SPSS 15 and earlier versions instead use .spo files, which have a completely different output format based on the Microsoft Compound Document Format. This format is not documented here.

An SPV file is a Zip archive that can be read with zipinfo and unzip and similar programs. The final member in the Zip archive is the manifest, a file named META-INF/MANIFEST.MF. This structure makes SPV files resemble Java “JAR” files (and ODF files), but whereas a JAR manifest contains a sequence of colon-delimited key/value pairs, an SPV manifest contains the string ‘allowPivoting=true’, without a new-line. PSPP uses this string to identify an SPV file; it is invariant across the corpus.23

The rest of the members in an SPV file’s Zip archive fall into two categories: structure and detail members. Structure member names take the form with outputViewernumber.xml or outputViewernumber_heading.xml, where number is an 10-digit decimal number. Each of these members represents some kind of output item (a table, a heading, a block of text, etc.) or a group of them. The member whose output goes at the beginning of the document is numbered 0, the next member in the output is numbered 1, and so on.

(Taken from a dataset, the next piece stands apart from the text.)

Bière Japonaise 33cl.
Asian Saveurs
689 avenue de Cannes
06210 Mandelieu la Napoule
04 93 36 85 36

Structure members contain XML. This XML is sometimes self-contained, but it often references detail members in the Zip archive, which are named as follows:

prefix_table.xml and prefix_tableData.bin
prefix_lightTableData.bin

The structure of a table plus its data. Older SPV files pair a prefix_table.xml file that describes the table’s structure with a binary prefix_tableData.bin file that gives its data. Newer SPV files (the majority of those in the corpus) instead include a single prefix_lightTableData.bin file that incorporates both into a single binary format.

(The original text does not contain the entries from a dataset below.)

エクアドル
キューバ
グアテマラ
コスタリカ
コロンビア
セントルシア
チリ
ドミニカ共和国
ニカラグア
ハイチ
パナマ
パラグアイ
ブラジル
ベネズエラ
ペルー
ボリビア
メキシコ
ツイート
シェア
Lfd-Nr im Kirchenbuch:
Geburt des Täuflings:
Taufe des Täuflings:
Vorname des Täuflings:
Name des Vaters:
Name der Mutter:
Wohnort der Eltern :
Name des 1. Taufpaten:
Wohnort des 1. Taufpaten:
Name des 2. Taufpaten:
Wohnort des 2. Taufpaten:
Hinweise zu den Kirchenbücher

prefix_warning.xml and prefix_warningData.bin
prefix_lightWarningData.bin

Same format used for tables, with a different name.

prefix_notes.xml and prefix_notesData.bin
prefix_lightNotesData.bin

Same format used for tables, with a different name.

prefix_chartData.bin and prefix_chart.xml

The structure of a chart plus its data. Charts do not have a “light” format.

prefix_Imagegeneric.png
prefix_PastedObjectgeneric.png
prefix_imageData.bin

A PNG image referenced by an object element (in the first two cases) or an image element (in the final case). See The object and image Elements.

prefix_pmml.scf
prefix_stats.scf
prefix_model.xml

Not yet investigated. The corpus contains few examples.

The prefix in the names of the detail members is typically an 11-digit decimal number that increases for each item, tending to skip values. Older SPV files use different naming conventions for detail members. Structure member refer to detail members by name, and so their exact names do not matter to readers as long as they are unique.

SPSS tolerates corrupted Zip archives that Zip reader libraries tend to reject. These can be fixed up with zip -FF.


Footnotes

(2)

SPV files always begin with the 7-byte sequence 50 4b 03 04 14 00 08, but this is not a useful magic number because most Zip archives start the same way.

(3)

SPSS writes META-INF/MANIFEST.MF to every SPV file, but it does not read it or even require it to exist, so using different contents, e.g. as ‘allowingPivot=false’ has no effect.